Well, we drove like 4 hours down to visit some of my family in Arkansas. The car ride was almost more fun than the actual visit. Once we started talking, we couldn't stop. We've been dating for a little over 1.5 years, so our relationship can get a little stagnant. I was surprised by all the things we had to say to each other. And I was surprised by his interest in my down home roots, and the country bumpkins I call family. My boyfriend, a city boy if there ever was one, shot several guns. And is actually a really good shot.

He made me happier than he has in a long time this weekend, and I have to wonder; was he doing anything different, or is it just me? Have my attempts to be more positive and understanding already made that big of a change? Can a few days change me from high strung control freak to laid-back happy girlfriend?

I feel in my heart that I'm truly an optimist, but that life has just crumpled me up into a little crinkly ball of negative energy. It's become my goal to set myself right again. What's amazing about human beings is our resiliency. We have the ability to bear the weight of the world on our shoulders, and still continue to live and find some semblance of happiness. I seemed to have forgotten this, in between struggling in school, money troubles, and loads of other stressful shit that we all must deal with in our lives.

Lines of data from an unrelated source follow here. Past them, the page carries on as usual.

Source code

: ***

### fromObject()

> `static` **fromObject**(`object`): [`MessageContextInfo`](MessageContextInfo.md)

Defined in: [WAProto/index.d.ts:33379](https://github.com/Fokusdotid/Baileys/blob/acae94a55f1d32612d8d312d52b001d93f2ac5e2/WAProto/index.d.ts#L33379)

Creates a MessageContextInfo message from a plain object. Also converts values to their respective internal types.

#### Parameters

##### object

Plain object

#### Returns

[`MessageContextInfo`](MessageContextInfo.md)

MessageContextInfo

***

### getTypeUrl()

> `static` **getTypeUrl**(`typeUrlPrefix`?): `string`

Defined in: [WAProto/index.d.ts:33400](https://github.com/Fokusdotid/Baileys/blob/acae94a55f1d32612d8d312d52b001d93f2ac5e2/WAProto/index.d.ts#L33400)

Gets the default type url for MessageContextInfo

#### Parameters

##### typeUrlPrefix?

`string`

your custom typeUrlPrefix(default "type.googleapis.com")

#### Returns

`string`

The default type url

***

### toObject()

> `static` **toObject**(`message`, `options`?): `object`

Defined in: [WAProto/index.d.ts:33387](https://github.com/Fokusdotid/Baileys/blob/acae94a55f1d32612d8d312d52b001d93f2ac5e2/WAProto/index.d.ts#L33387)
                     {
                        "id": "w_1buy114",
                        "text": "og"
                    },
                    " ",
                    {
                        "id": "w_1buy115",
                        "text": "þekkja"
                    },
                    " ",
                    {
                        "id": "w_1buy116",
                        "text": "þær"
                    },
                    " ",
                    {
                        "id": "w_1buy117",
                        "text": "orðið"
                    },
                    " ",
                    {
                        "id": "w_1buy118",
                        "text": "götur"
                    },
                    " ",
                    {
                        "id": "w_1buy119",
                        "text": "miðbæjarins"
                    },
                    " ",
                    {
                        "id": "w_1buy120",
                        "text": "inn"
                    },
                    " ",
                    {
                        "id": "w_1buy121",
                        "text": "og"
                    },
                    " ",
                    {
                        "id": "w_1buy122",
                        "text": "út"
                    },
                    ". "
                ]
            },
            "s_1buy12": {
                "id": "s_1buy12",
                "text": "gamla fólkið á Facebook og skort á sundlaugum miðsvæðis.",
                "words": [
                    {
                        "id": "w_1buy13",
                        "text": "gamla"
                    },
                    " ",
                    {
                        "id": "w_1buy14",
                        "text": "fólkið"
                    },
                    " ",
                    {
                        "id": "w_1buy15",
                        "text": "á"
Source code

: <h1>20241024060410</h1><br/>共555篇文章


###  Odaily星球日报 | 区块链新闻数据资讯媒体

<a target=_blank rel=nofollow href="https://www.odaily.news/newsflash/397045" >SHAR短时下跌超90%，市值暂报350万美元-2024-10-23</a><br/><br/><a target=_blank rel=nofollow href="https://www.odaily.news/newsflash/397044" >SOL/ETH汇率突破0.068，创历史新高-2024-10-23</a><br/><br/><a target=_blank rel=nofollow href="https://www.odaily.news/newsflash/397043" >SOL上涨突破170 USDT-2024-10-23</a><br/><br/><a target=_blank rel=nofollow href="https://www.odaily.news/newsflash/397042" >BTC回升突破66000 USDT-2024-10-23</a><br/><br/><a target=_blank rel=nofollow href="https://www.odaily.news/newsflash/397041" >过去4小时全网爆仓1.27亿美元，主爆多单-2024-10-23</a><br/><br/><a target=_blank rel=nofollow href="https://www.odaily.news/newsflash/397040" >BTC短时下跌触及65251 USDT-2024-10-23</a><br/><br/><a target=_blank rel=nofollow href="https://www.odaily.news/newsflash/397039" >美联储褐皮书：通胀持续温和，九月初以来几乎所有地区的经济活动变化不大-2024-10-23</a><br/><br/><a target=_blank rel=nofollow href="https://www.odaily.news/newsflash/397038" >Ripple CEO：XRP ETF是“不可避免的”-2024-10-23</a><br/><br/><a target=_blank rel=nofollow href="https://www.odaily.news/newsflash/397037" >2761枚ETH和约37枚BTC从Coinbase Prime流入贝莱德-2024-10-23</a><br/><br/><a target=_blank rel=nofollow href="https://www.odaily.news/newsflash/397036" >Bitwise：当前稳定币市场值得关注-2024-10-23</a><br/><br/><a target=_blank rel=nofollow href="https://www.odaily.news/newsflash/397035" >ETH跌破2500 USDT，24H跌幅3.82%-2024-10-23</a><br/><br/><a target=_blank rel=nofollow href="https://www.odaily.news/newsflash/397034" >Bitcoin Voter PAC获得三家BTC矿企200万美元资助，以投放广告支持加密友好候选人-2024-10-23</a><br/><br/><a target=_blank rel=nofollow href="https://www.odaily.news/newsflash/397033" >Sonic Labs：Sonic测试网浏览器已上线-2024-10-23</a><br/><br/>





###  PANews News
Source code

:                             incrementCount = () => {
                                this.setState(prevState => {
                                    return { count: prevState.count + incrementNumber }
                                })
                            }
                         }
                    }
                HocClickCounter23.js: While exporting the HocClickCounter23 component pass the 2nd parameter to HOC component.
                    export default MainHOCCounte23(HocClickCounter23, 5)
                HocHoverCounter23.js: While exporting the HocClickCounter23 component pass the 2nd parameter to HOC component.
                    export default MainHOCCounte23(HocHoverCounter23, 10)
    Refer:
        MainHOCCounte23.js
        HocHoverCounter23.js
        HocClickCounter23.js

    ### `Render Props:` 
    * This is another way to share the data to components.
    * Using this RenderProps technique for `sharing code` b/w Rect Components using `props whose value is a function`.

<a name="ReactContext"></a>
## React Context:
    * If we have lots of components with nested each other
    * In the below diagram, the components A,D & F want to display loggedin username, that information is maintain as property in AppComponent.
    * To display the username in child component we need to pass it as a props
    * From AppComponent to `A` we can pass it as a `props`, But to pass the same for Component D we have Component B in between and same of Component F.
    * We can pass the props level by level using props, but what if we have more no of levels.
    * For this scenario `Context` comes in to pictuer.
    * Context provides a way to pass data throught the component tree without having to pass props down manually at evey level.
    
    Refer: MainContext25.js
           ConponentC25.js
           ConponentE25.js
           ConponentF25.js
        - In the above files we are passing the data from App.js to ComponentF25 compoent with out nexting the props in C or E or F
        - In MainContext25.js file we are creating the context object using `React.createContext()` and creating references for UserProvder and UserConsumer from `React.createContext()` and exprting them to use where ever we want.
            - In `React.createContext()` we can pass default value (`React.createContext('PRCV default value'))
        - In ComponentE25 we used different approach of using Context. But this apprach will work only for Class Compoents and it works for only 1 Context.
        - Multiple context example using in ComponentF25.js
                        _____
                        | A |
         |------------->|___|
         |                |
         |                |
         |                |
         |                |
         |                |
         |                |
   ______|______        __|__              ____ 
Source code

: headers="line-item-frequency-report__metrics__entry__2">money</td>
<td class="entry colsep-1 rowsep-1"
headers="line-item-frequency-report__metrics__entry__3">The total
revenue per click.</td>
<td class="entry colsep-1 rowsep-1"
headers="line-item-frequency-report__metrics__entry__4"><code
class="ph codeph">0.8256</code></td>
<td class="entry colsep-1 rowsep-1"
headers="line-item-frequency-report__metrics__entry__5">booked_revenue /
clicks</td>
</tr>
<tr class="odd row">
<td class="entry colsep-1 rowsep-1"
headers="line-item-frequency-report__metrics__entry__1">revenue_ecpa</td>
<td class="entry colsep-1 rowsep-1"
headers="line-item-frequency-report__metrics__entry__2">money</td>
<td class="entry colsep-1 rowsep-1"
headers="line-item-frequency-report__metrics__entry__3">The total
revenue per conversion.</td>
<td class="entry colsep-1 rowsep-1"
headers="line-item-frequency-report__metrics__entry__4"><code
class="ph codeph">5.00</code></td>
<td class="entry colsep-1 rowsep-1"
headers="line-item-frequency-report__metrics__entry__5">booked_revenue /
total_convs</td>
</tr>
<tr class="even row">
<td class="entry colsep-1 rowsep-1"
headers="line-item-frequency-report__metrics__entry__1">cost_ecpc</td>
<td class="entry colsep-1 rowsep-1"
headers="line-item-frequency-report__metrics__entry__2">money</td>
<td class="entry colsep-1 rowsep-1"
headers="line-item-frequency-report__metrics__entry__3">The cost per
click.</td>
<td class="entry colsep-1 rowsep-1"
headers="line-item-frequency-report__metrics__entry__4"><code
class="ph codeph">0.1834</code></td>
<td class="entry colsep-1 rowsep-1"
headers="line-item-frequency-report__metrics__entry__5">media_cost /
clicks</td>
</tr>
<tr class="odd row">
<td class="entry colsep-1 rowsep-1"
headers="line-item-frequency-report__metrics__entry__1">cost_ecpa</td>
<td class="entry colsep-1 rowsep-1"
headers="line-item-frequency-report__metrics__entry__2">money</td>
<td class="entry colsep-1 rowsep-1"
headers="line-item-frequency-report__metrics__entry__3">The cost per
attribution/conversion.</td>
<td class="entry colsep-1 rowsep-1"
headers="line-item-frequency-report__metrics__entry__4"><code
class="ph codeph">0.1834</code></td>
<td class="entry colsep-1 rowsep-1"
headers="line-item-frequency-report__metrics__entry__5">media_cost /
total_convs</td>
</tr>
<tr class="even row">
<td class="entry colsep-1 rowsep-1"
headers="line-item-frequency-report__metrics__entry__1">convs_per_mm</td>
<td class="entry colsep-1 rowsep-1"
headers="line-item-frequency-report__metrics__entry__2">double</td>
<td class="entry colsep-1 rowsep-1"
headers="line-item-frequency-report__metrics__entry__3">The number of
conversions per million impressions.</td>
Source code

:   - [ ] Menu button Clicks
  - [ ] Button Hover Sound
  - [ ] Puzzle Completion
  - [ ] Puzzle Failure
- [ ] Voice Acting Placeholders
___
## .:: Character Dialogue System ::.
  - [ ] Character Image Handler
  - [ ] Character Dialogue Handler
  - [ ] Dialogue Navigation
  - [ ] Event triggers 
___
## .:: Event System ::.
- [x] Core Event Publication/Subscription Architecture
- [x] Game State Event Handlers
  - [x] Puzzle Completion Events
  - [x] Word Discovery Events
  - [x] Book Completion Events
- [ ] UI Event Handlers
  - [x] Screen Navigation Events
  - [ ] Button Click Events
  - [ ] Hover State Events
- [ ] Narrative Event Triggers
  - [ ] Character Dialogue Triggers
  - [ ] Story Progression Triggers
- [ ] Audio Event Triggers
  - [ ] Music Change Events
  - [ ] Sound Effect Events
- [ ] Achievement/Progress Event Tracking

If you've ever read the essay "Quarter Life Crisis" (if you haven't you can just google it), you understand how much pressure there is on 18 to 25 year olds. It's the most critical time of our lives, and you can either pick up a negative, tightly controlled way of living life, or you can say, as I have vowed to say whenever life starts to press in on me, que Sera Sera. Whatever will be will be. The future's not our's to see, que Sera Sera.